-- Extracted entries follows --

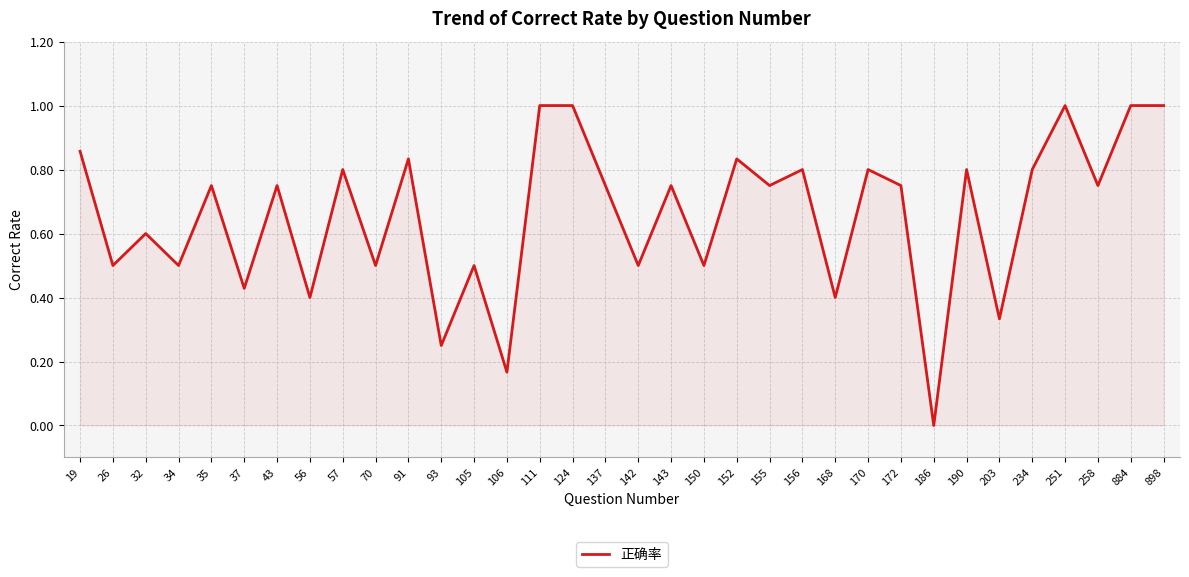

What is the difference between the second highest and minimum values?

1.0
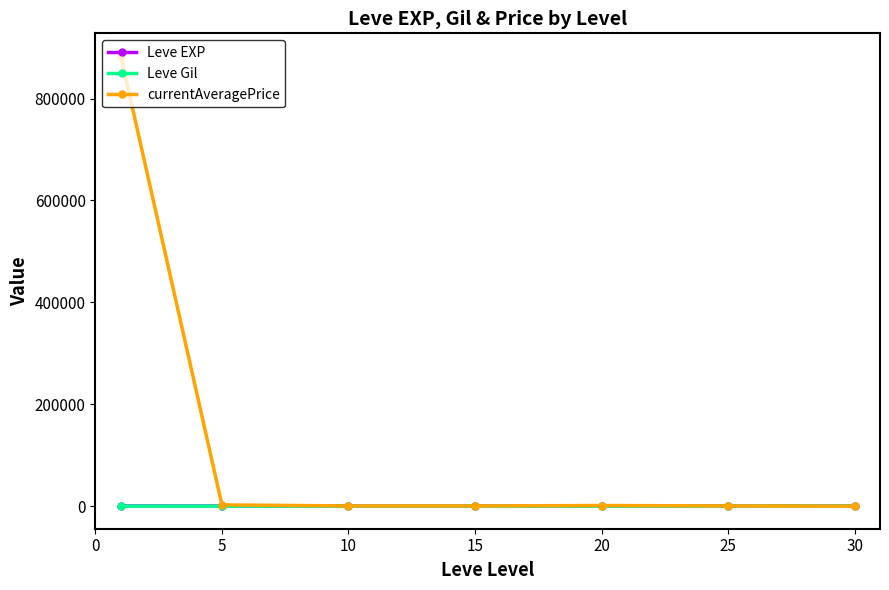

Does the chart display data point markers on the line(s)?

Yes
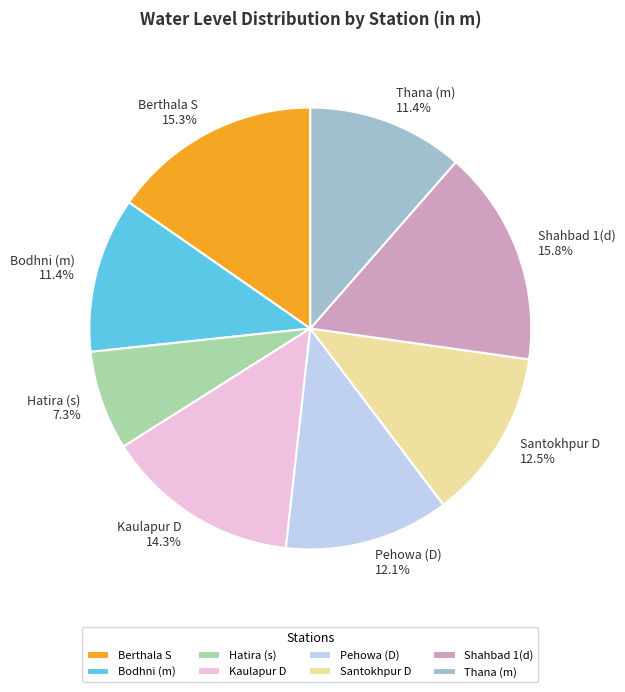

The Kaulapur D slice represents 14% of the pie. True or false?

True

-- Extracted entries concluded --

Work request => Format every line of the rows above as a JSON list of strings, one string per line, omitting blank lines and the pictures.

Completed task =>
[
  "What is the difference between the second highest and minimum values?",
  "1.0",
  "Does the chart display data point markers on the line(s)?",
  "Yes",
  "The Kaulapur D slice represents 14% of the pie. True or false?",
  "True"
]